Apparently there are several options. The most obvious and easiest is for the UK to reverse its position on Article 50 of the EU charter and simply end the whole Brexit effort. That would mean that the whole exercise ends immediately.

The other options will take more time and require Britain to ask the EU for an extension for its Brexit beyond March 29. What will be the reaction by Brussels is not clear, but the EU most likely would grant an extension.

Another option is for the Prime Minister to step down from her position and for the country to call new general elections. That would mean a fairly long drawn out process of campaigns and electioneering with no certain outcome. If that were to happen, Brexit would probably be back at square one.

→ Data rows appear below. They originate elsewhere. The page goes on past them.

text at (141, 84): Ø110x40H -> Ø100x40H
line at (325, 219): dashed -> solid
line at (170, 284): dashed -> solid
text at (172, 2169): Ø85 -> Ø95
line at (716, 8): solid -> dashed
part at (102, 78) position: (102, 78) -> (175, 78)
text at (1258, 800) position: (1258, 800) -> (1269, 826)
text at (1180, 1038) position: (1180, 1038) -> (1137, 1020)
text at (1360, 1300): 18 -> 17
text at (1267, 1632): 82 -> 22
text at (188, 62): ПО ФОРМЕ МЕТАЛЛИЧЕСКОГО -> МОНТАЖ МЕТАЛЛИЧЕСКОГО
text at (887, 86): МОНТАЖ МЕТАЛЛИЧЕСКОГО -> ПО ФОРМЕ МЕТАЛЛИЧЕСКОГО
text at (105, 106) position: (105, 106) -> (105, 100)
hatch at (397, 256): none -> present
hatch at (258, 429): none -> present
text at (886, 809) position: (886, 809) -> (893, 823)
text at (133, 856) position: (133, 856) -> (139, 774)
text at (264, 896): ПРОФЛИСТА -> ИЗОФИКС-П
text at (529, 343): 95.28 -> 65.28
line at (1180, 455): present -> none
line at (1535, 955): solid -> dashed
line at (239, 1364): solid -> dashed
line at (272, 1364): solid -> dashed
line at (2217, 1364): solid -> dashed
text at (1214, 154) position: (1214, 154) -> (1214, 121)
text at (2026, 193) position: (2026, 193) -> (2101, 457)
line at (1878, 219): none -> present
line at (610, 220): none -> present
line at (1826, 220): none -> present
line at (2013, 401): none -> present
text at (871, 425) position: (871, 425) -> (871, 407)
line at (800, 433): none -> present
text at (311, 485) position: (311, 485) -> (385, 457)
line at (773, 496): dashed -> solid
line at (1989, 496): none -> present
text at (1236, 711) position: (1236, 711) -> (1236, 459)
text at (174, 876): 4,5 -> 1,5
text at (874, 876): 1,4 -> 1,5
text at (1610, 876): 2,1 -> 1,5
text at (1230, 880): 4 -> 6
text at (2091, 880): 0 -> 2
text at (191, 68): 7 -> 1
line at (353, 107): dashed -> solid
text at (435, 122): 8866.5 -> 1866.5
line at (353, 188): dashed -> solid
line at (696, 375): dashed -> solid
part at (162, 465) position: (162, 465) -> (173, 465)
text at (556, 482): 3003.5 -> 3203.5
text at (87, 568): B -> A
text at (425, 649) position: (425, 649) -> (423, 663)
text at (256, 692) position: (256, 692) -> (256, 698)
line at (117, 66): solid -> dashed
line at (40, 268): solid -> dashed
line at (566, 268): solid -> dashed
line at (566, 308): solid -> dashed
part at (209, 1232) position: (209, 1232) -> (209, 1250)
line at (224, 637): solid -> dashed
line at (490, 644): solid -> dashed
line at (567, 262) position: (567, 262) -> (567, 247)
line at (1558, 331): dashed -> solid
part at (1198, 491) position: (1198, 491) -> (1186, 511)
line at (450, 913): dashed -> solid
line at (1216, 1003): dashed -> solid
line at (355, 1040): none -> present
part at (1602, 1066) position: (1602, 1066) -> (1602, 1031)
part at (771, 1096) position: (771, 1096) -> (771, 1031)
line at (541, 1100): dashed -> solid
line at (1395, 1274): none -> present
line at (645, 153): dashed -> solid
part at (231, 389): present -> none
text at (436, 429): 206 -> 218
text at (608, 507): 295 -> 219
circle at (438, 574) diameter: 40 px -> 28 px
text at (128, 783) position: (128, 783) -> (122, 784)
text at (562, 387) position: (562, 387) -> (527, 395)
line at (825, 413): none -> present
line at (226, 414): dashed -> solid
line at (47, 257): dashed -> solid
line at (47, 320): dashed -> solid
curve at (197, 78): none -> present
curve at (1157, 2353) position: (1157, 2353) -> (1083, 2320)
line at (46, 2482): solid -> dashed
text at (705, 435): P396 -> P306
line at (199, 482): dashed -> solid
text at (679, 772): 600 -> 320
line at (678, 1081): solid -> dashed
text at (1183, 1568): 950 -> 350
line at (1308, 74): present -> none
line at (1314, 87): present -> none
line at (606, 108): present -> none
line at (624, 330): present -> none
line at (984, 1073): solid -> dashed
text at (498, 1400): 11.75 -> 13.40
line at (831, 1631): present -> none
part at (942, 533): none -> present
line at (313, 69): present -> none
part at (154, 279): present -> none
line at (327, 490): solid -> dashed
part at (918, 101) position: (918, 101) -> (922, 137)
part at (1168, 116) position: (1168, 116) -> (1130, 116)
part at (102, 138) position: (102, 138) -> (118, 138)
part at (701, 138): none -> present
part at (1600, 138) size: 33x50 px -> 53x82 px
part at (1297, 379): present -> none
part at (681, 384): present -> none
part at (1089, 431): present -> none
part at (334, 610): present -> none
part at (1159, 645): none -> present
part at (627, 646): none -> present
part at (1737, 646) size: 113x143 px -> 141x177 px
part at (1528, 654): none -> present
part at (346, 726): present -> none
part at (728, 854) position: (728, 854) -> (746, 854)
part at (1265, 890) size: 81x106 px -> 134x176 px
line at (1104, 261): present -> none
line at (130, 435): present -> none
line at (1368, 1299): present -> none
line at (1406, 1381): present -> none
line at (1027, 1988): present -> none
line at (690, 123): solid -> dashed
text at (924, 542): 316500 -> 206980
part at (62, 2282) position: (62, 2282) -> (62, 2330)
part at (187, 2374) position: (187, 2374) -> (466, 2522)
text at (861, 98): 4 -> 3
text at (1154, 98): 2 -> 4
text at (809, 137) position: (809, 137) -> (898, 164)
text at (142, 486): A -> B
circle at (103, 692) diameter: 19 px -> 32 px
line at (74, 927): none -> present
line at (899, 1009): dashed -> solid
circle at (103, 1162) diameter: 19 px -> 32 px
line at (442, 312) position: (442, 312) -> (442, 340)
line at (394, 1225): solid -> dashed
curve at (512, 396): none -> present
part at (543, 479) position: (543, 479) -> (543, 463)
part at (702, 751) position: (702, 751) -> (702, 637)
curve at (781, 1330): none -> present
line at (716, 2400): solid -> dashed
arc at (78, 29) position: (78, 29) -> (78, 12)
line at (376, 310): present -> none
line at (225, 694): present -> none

Then, there is the possibility for Britain to call another referendum on Brexit. That, too, would take quite some time with an uncertain outcome, despite the overwhelming “No” vote in Parliament.

Finally there is the option for renegotiations with Brussels. That would require for Prime Minister May to be able to hold on to her position or for a new prime minister to take the stage with the objective of Britain leaving the EU. Since it has taken two years to get to this stage, another round of talks would take at least that long and the outcome is as uncertain as another referendum.

There is one positive impact Parliament’s rejection of Brexit should have on the rest of Europe is that the various stirrings of a departure from the EU should now be put to rest. The most obvious one is Catalonia’s effort to leave its union with Spain. It is unlikely that Barcelona will again push for devolution. The same thing is true for Scotland. Even though PM Nicola Sturgeon has made noises of calling for a referendum on devolution, the likelihood of such an event now is greatly diminished.

Much will depend on whether PM May will be able to weather efforts to oust her from the Prime Minister position and what happens next. If she is ousted, will Labor take over and will that mean that the new PM will take up the cause for Brexit? Probably not. If she stays, how will she proceed? Will she keep battling for Brexit?